Well as you know its hard (or atleast i dont know how) to solve when you have to add a different number every time , but what if you add a constant?

thats easier , that can be done , a function like f(x)=f(x-1) +Constant can be exponentiated if you want

lets reduce the original problem to one wich has only constant C's

For that , we have to keep track 2 variables , instead of one :

The position , & , The current value

now :

value[i]=value[i-1]+position[i-1]+2

position[i]=position[i-1]+2

see now ? now what i need to add its constant (its 2) and this type or recurennce is liniar , you can solve this by matrix exponential

How is f(n) = f(n) + 2.n a valid recurrence? f(n) should depend on f(n - 1) or f(n - 2) or some other previous term but it cannot depend on itself.

The recurrence you have written simply evaluates to n * (n + 1).

f(n) = f(n — 1) + 2 * n
= f(n — 2) + 2 * (n + (n — 1))
and so on.
Hence, f(n) = 2 * (1 + 2 + ... + n)

Also, any recurrence of the form of f(n) = f(n — 1) + p(n) can be solved in a similar way without matrix exponentiation.

Thank everybody, i understand now how to solve this kind of problem.
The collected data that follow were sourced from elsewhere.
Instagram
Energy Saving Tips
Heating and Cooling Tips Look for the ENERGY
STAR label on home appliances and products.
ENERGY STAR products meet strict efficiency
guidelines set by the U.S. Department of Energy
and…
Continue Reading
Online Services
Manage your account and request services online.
And I share with all of you a page very interesting that i found.

This is the link.

So, the answer is to make enother function for keep the position, something like this:

• My 1rt recurrences: f(n)=f(n-1)+2*n

• The part n (the position), can transform in another recurrence, like this: g(n)=g(n-1)+1 (is ease to see).

• And for concluding make the matrix exponentiation:

|1 2 0| |f(n)|
|0 1 1|*|g(n)|=
|0 0 1| | 1 |
|f(n+1)|
|g(n+1)|
| 1 |
And this is all, i hope that help you!!!